- Job item -
Could you write out all the lines below again, replacing every "Moderatorenteam" with "Moderationsteam" and leaving everything else unchanged?

Page-level text extractions:
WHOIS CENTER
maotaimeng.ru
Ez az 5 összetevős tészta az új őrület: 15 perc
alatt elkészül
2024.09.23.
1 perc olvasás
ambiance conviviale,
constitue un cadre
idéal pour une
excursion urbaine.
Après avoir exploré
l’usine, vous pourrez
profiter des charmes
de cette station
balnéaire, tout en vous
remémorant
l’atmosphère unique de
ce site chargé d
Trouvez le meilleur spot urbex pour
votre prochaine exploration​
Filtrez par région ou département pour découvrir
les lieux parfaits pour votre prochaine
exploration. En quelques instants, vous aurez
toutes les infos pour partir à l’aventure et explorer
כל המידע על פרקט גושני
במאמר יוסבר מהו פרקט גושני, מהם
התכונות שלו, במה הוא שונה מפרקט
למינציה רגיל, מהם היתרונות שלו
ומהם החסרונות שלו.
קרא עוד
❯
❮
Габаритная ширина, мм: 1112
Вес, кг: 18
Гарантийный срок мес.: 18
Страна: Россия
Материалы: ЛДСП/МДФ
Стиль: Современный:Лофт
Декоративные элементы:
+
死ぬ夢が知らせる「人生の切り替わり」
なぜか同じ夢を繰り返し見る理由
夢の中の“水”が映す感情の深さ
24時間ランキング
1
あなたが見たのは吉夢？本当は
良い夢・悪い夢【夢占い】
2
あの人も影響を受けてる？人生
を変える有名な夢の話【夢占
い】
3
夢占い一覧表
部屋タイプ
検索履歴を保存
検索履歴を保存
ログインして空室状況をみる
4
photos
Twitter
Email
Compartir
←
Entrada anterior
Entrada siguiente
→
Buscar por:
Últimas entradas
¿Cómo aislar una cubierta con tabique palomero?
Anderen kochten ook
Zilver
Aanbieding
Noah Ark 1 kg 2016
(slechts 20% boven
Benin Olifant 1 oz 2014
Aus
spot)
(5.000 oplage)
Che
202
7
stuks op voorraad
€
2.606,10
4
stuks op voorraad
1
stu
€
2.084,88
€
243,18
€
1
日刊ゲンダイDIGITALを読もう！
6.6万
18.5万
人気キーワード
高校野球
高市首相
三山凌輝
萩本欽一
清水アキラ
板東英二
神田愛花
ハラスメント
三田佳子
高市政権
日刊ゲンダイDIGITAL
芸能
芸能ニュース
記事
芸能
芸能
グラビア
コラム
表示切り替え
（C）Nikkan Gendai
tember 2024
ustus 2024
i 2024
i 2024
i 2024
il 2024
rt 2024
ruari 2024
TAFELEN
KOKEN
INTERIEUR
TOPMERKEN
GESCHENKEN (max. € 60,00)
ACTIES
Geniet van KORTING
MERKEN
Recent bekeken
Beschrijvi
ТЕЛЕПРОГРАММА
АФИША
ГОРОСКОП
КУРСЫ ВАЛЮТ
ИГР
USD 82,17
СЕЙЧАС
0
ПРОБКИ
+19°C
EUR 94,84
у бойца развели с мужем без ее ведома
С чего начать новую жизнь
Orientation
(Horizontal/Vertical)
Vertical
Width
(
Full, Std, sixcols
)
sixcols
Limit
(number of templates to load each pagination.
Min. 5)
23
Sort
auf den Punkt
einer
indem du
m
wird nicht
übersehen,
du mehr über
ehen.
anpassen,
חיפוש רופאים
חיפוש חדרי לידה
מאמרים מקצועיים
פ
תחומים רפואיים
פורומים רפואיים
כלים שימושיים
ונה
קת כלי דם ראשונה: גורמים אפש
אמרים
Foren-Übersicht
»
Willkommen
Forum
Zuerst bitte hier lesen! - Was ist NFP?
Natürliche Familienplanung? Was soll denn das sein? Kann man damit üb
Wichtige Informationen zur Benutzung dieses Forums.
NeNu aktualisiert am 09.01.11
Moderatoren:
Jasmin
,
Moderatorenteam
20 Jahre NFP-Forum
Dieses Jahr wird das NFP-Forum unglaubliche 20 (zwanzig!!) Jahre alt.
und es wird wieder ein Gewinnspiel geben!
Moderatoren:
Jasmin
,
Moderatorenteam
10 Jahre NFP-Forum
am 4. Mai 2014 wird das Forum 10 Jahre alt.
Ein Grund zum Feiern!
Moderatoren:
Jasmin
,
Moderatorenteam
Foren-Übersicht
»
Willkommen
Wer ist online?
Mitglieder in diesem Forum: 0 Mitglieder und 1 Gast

- Problem solution -
WHOIS CENTER
maotaimeng.ru
Ez az 5 összetevős tészta az új őrület: 15 perc
alatt elkészül
2024.09.23.
1 perc olvasás
ambiance conviviale,
constitue un cadre
idéal pour une
excursion urbaine.
Après avoir exploré
l’usine, vous pourrez
profiter des charmes
de cette station
balnéaire, tout en vous
remémorant
l’atmosphère unique de
ce site chargé d
Trouvez le meilleur spot urbex pour
votre prochaine exploration​
Filtrez par région ou département pour découvrir
les lieux parfaits pour votre prochaine
exploration. En quelques instants, vous aurez
toutes les infos pour partir à l’aventure et explorer
כל המידע על פרקט גושני
במאמר יוסבר מהו פרקט גושני, מהם
התכונות שלו, במה הוא שונה מפרקט
למינציה רגיל, מהם היתרונות שלו
ומהם החסרונות שלו.
קרא עוד
❯
❮
Габаритная ширина, мм: 1112
Вес, кг: 18
Гарантийный срок мес.: 18
Страна: Россия
Материалы: ЛДСП/МДФ
Стиль: Современный:Лофт
Декоративные элементы:
+
死ぬ夢が知らせる「人生の切り替わり」
なぜか同じ夢を繰り返し見る理由
夢の中の“水”が映す感情の深さ
24時間ランキング
1
あなたが見たのは吉夢？本当は
良い夢・悪い夢【夢占い】
2
あの人も影響を受けてる？人生
を変える有名な夢の話【夢占
い】
3
夢占い一覧表
部屋タイプ
検索履歴を保存
検索履歴を保存
ログインして空室状況をみる
4
photos
Twitter
Email
Compartir
←
Entrada anterior
Entrada siguiente
→
Buscar por:
Últimas entradas
¿Cómo aislar una cubierta con tabique palomero?
Anderen kochten ook
Zilver
Aanbieding
Noah Ark 1 kg 2016
(slechts 20% boven
Benin Olifant 1 oz 2014
Aus
spot)
(5.000 oplage)
Che
202
7
stuks op voorraad
€
2.606,10
4
stuks op voorraad
1
stu
€
2.084,88
€
243,18
€
1
日刊ゲンダイDIGITALを読もう！
6.6万
18.5万
人気キーワード
高校野球
高市首相
三山凌輝
萩本欽一
清水アキラ
板東英二
神田愛花
ハラスメント
三田佳子
高市政権
日刊ゲンダイDIGITAL
芸能
芸能ニュース
記事
芸能
芸能
グラビア
コラム
表示切り替え
（C）Nikkan Gendai
tember 2024
ustus 2024
i 2024
i 2024
i 2024
il 2024
rt 2024
ruari 2024
TAFELEN
KOKEN
INTERIEUR
TOPMERKEN
GESCHENKEN (max. € 60,00)
ACTIES
Geniet van KORTING
MERKEN
Recent bekeken
Beschrijvi
ТЕЛЕПРОГРАММА
АФИША
ГОРОСКОП
КУРСЫ ВАЛЮТ
ИГР
USD 82,17
СЕЙЧАС
0
ПРОБКИ
+19°C
EUR 94,84
у бойца развели с мужем без ее ведома
С чего начать новую жизнь
Orientation
(Horizontal/Vertical)
Vertical
Width
(
Full, Std, sixcols
)
sixcols
Limit
(number of templates to load each pagination.
Min. 5)
23
Sort
auf den Punkt
einer
indem du
m
wird nicht
übersehen,
du mehr über
ehen.
anpassen,
חיפוש רופאים
חיפוש חדרי לידה
מאמרים מקצועיים
פ
תחומים רפואיים
פורומים רפואיים
כלים שימושיים
ונה
קת כלי דם ראשונה: גורמים אפש
אמרים
Foren-Übersicht
»
Willkommen
Forum
Zuerst bitte hier lesen! - Was ist NFP?
Natürliche Familienplanung? Was soll denn das sein? Kann man damit üb
Wichtige Informationen zur Benutzung dieses Forums.
NeNu aktualisiert am 09.01.11
Moderatoren:
Jasmin
,
Moderationsteam
20 Jahre NFP-Forum
Dieses Jahr wird das NFP-Forum unglaubliche 20 (zwanzig!!) Jahre alt.
und es wird wieder ein Gewinnspiel geben!
Moderatoren:
Jasmin
,
Moderationsteam
10 Jahre NFP-Forum
am 4. Mai 2014 wird das Forum 10 Jahre alt.
Ein Grund zum Feiern!
Moderatoren:
Jasmin
,
Moderationsteam
Foren-Übersicht
»
Willkommen
Wer ist online?
Mitglieder in diesem Forum: 0 Mitglieder und 1 Gast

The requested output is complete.